### THE TASK
Print the part of the address poisoning text between "Cryptocurrency wallets typically" and "the user’s funds.", inclusive.
Segment Start: EXERCISE TEXT
MetaMask recently issued a warning to the cryptocurrency community about a new type of scam called ‘address poisoning’. This scam exploits users’ absentmindedness when copying and pasting wallet addresses. It relies on carelessness and haste from users in order to dupe them into sending funds to the scammers’ own ‘vanity’ addresses.

Cryptocurrency wallets typically generate long, hexadecimal addresses that are difficult to remember and easy to mix up with other similar addresses. As a result, many wallet providers, including MetaMask, feature a one-click function to copy an address. This is where the scammers take advantage, as they observe and track transactions of particular tokens, with stablecoins commonly targeted. The scammers then use a ‘vanity’ address generator to create an address that is identical or very similar to the address of the user they are targeting.

The scammer then waits for the user to copy and paste the address they are sending funds to, as they would normally do. However, the user will unwittingly paste the scammer’s address instead of the intended address, allowing the scammer to take possession of the user’s funds.
Segment End: EXERCISE TEXT
Segment Start: SUPPLIED RECORDS
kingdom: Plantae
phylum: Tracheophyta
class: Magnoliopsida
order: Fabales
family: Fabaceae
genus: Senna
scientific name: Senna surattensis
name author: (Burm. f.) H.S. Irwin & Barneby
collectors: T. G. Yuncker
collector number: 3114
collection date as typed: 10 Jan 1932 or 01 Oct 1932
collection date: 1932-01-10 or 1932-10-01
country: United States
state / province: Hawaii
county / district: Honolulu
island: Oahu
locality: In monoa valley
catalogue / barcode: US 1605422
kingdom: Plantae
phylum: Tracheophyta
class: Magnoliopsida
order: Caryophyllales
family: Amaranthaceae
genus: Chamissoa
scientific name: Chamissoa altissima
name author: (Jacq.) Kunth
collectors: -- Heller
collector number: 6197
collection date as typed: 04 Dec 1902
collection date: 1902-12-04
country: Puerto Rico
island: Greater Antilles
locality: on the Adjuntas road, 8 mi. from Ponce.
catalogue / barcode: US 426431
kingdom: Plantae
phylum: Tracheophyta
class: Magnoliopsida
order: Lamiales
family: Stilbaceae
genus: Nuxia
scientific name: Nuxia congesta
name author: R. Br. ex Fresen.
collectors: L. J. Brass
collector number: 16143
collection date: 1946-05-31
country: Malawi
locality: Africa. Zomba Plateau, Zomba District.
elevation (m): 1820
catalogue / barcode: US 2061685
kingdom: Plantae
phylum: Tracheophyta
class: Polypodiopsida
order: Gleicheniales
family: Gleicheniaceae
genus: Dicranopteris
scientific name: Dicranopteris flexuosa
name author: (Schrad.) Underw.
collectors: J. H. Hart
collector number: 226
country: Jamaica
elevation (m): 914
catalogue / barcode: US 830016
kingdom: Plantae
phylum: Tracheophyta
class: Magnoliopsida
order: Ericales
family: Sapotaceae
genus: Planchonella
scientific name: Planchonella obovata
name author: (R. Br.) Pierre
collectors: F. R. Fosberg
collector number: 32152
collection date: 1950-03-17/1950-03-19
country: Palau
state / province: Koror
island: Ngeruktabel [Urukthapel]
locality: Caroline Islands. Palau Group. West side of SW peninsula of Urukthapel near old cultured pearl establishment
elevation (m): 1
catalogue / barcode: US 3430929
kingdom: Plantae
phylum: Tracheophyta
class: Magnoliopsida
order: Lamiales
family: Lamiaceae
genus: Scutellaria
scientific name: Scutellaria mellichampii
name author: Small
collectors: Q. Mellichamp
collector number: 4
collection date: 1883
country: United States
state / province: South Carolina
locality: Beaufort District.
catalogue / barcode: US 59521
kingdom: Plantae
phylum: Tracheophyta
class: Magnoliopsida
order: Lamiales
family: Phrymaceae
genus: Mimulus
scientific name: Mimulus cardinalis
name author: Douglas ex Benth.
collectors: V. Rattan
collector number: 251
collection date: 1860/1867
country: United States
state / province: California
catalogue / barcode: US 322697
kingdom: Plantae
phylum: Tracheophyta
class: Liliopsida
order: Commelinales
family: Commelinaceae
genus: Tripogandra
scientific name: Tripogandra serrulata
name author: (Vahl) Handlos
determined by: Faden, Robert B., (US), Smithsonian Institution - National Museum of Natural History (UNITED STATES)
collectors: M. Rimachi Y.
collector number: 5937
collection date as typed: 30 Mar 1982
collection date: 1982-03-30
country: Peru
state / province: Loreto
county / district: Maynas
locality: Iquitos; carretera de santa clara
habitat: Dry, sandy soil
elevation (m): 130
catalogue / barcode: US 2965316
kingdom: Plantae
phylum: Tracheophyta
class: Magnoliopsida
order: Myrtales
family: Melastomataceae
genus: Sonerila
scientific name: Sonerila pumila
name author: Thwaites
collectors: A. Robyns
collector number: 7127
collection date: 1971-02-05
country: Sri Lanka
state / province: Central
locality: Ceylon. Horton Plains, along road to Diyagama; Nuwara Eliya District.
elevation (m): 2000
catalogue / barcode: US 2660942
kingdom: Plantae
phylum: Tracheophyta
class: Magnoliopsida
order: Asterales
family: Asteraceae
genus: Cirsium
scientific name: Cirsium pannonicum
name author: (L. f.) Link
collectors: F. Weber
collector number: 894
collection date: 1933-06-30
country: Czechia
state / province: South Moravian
Segment End: SUPPLIED RECORDS
### RESPONSE TO THIS TASK
Cryptocurrency wallets typically generate long, hexadecimal addresses that are difficult to remember and easy to mix up with other similar addresses. As a result, many wallet providers, including MetaMask, feature a one-click function to copy an address. This is where the scammers take advantage, as they observe and track transactions of particular tokens, with stablecoins commonly targeted. The scammers then use a ‘vanity’ address generator to create an address that is identical or very similar to the address of the user they are targeting.

The scammer then waits for the user to copy and paste the address they are sending funds to, as they would normally do. However, the user will unwittingly paste the scammer’s address instead of the intended address, allowing the scammer to take possession of the user’s funds.